At Delaware Medical Billing, our specialists stay current with every CMS update and MAC bulletin. We manage your claims end-to-end, submission, denial management, and appeals, so you can focus on patient care while maximizing revenue.
Schedule your Free Consultation Today and stop leaving Medicare reimbursement on the table.
Frequently Asked Questions
1. What is the difference between Medicare Part B and Medicare Advantage for billing purposes?
Traditional Medicare Part B uses CMS fee schedules and MACs for processing. Medicare Advantage (Part C) plans are offered by private insurers who must cover at a minimum what traditional Medicare covers. Still, they may use different billing portals, prior authorization requirements, and reimbursement rates.
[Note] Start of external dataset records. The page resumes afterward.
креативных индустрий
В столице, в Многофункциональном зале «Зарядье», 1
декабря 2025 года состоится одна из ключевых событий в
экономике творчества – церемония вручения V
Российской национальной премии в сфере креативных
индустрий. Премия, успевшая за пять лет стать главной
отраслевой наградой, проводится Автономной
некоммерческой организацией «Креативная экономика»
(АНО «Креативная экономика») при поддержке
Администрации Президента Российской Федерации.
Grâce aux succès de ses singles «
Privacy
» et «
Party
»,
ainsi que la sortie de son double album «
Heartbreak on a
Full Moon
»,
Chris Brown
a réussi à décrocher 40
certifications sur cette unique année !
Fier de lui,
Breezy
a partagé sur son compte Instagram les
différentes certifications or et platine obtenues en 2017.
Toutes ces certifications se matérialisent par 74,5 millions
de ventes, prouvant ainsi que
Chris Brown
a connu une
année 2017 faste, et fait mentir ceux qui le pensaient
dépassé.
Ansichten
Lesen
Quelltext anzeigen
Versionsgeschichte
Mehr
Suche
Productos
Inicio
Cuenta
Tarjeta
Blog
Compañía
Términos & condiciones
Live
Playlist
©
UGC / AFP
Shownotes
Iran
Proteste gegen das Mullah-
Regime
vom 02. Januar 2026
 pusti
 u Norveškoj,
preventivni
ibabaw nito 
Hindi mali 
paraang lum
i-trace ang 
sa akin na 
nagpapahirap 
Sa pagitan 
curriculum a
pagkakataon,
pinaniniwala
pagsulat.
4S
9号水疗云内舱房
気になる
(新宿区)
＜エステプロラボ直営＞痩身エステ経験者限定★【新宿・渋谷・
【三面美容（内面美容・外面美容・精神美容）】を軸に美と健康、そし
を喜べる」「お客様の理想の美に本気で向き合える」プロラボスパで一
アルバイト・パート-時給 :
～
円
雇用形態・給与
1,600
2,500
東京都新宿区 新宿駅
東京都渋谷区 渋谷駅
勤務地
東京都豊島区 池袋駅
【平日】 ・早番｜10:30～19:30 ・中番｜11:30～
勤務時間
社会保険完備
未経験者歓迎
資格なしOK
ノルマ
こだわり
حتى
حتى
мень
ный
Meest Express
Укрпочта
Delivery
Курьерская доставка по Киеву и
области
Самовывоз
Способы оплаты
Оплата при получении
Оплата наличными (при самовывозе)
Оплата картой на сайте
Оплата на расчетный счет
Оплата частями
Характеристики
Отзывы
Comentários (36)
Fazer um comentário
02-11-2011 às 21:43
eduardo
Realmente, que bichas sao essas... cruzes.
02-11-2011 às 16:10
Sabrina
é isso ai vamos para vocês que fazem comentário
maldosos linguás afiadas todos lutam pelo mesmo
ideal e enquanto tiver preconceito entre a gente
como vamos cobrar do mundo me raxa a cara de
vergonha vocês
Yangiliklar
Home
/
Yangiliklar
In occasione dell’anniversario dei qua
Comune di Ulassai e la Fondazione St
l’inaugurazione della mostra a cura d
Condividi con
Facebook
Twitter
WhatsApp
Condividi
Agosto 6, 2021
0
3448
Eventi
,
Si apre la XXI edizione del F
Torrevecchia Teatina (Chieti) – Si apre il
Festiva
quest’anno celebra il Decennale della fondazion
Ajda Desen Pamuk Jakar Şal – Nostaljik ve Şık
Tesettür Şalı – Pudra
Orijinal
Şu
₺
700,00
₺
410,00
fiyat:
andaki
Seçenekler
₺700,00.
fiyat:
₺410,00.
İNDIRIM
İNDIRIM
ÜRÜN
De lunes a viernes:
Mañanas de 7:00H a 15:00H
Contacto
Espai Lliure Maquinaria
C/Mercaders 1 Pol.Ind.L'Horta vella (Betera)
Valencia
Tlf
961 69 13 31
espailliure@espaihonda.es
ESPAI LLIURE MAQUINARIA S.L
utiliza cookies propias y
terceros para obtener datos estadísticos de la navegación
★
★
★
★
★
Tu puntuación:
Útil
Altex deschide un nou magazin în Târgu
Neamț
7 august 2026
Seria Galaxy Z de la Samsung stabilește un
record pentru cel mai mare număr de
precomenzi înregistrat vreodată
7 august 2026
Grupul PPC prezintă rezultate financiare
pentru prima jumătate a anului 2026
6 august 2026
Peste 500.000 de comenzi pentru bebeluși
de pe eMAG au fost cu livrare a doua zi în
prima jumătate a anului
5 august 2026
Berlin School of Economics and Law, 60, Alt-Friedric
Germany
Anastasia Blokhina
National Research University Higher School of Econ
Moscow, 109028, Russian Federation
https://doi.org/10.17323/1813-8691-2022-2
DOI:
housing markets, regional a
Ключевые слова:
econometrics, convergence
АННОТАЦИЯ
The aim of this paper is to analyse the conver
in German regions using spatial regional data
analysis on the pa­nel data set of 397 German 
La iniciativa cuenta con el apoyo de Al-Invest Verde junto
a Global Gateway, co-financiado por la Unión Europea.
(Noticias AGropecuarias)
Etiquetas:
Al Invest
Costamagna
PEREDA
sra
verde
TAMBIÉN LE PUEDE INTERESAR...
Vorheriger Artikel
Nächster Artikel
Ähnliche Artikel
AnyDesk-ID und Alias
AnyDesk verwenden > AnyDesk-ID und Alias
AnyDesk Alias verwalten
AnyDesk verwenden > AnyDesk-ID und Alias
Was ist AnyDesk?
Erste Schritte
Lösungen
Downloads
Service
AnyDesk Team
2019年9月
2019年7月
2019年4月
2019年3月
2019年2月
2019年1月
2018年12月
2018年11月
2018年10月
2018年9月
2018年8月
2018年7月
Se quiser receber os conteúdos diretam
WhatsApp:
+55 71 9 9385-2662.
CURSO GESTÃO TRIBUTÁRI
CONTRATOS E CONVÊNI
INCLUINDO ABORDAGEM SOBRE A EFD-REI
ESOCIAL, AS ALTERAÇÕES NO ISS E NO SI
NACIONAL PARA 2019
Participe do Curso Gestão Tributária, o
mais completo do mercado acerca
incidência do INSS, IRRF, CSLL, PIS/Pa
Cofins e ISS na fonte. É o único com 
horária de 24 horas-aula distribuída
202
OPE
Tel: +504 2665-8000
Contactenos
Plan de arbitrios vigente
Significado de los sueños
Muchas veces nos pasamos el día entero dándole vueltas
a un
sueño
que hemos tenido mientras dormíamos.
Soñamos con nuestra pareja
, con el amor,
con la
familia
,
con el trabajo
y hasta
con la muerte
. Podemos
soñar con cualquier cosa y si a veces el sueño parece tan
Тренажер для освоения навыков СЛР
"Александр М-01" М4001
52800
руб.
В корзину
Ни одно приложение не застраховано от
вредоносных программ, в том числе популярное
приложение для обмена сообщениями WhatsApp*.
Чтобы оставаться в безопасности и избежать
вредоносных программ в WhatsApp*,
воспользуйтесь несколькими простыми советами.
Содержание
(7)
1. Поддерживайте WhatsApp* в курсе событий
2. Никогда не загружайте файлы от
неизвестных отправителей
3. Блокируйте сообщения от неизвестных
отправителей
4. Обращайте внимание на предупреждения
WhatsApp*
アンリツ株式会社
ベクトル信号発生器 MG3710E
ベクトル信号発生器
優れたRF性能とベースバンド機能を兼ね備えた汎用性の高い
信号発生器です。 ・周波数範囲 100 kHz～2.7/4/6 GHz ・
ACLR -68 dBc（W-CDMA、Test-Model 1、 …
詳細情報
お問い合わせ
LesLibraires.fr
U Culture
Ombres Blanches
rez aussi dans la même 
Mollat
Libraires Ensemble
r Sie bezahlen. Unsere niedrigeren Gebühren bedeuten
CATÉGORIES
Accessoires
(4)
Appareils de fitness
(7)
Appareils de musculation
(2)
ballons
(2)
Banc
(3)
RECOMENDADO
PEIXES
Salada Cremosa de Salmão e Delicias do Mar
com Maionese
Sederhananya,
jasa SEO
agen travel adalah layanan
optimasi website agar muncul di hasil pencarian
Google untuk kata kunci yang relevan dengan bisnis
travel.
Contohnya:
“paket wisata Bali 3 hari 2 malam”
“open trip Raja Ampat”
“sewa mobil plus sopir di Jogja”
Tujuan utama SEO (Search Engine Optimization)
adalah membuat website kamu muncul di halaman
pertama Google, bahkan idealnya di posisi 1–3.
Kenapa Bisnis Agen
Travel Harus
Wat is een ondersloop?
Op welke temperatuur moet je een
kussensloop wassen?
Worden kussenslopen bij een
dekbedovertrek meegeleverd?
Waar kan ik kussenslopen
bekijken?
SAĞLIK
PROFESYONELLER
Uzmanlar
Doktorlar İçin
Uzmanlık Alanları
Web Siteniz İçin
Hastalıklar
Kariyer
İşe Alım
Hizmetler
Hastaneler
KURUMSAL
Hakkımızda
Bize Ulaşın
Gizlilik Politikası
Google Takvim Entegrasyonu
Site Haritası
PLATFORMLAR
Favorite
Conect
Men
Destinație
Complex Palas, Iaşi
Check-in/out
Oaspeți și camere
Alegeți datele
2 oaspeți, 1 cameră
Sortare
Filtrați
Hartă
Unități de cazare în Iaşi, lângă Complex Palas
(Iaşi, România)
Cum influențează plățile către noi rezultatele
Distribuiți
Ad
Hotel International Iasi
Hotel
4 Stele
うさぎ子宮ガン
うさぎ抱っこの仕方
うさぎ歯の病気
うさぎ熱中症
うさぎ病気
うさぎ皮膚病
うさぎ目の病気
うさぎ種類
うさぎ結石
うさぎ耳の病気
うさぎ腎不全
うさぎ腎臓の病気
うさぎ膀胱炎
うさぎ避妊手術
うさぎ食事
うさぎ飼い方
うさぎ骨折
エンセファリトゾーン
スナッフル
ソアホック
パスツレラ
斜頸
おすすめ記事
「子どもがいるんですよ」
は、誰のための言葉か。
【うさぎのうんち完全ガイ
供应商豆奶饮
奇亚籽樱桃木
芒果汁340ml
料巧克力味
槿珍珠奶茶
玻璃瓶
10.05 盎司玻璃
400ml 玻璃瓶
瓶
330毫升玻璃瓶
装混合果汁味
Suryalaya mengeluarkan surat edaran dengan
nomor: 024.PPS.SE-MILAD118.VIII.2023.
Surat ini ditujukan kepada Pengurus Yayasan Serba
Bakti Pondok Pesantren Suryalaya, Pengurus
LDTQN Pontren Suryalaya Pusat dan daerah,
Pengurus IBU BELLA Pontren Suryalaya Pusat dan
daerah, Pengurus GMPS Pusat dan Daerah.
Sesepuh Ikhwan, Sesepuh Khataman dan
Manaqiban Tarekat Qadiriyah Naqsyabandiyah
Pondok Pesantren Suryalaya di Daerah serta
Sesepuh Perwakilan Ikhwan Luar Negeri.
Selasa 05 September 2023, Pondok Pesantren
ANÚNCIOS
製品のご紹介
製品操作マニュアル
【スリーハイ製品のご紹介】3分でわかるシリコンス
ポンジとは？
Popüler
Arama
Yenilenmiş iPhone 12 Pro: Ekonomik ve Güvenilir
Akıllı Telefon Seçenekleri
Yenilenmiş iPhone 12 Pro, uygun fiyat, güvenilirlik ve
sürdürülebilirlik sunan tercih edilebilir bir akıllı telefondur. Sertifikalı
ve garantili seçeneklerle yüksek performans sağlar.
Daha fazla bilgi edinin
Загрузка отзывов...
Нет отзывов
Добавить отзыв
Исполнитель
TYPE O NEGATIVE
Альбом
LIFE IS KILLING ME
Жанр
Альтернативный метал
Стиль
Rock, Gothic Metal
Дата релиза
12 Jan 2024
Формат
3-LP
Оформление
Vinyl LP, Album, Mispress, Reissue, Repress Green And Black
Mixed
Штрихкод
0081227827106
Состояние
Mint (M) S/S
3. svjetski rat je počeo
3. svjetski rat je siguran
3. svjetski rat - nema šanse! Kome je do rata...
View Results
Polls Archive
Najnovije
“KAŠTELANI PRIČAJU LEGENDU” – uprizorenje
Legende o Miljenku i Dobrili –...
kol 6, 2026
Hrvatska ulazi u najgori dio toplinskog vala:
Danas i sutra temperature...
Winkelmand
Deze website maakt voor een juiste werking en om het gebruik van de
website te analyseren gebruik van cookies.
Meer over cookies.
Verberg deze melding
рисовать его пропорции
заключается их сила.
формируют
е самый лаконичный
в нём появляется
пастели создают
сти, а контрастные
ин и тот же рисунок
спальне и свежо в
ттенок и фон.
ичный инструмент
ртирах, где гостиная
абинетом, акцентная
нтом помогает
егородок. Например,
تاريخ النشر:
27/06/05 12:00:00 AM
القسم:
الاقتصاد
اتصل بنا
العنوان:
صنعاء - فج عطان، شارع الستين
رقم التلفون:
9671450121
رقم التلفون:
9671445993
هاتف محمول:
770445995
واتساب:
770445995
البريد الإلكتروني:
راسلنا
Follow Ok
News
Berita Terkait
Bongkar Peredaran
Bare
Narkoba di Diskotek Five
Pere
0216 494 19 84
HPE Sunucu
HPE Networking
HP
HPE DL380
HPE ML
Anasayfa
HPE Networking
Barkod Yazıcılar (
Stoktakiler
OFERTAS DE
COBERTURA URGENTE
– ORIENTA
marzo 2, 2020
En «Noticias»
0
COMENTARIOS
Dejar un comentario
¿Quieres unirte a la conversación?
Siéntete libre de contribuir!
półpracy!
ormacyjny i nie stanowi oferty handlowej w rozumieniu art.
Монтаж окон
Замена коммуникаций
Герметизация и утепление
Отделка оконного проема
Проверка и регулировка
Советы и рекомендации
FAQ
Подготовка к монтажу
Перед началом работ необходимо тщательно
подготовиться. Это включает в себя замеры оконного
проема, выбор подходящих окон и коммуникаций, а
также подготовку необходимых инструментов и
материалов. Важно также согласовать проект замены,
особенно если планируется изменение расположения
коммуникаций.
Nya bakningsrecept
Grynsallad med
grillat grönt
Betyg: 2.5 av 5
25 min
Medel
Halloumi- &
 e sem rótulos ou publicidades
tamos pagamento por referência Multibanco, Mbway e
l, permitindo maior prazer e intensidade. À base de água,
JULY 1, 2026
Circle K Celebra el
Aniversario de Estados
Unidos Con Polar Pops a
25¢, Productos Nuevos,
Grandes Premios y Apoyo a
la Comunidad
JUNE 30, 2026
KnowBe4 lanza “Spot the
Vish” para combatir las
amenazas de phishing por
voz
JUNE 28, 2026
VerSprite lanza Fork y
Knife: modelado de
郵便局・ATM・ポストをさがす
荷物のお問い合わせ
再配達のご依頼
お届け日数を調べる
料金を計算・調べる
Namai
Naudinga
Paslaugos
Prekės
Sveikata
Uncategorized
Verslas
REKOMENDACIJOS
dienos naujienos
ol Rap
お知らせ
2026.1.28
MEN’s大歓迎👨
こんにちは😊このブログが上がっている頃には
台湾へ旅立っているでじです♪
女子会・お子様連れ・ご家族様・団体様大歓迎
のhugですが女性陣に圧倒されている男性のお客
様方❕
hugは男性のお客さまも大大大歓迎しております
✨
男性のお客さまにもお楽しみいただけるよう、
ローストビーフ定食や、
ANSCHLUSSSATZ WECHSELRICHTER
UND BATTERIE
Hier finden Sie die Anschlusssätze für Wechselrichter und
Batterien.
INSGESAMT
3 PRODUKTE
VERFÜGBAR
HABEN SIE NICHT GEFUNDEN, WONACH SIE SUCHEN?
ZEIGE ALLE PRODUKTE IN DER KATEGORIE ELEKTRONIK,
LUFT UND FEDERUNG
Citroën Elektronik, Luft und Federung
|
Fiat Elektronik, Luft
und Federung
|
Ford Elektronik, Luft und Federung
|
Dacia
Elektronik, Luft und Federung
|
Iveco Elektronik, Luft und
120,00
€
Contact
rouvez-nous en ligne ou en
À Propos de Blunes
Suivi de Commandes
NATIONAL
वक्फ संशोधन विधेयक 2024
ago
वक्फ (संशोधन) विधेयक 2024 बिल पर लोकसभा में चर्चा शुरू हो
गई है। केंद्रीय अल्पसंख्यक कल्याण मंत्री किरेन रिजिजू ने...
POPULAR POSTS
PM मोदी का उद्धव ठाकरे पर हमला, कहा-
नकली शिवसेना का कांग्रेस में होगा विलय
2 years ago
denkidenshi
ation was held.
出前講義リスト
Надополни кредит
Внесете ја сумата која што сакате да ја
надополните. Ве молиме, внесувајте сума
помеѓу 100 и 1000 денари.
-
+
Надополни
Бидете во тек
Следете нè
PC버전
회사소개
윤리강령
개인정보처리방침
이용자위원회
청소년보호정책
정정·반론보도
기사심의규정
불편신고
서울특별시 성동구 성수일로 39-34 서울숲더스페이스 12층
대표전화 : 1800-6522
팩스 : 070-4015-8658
Always verify payer-specific rules for MA plans, even when using Medicare codes.
2. Can a provider who opts out of Medicare still get paid through Part B?
A provider who opts out of Medicare cannot receive Part B reimbursement. Patients can still see opted-out providers but must sign a private contract agreeing to pay out of pocket. Medicare will not reimburse patients for opted-out provider services except in emergencies.
3. How does sequestration affect Part B payments?
Under the Budget Control Act and ongoing continuing resolutions, Medicare payments are subject to sequestration, a mandatory across-the-board reduction. As of 2024, sequestration reduces Part B payments by 2%. This applies after all other adjustments, including the conversion factor.
4. What are the MPPR rules in Part B billing?
The Multiple Procedure Payment Reduction (MPPR) applies when a provider performs multiple imaging or therapy services on the same day. CMS reduces payment on the second and subsequent procedures. In therapy, the practice expense component is reduced by 50% for procedures beyond the first.
5. What is a Local Coverage Determination (LCD) and how does it affect Part B claims?
A MAC issues an LCD to define Medicare coverage for a specific service in its jurisdiction. If your claim doesn’t include a diagnosis code listed in the applicable LCD, it may be denied for lack of medical necessity. Always check the relevant LCD before submitting claims for high-risk services.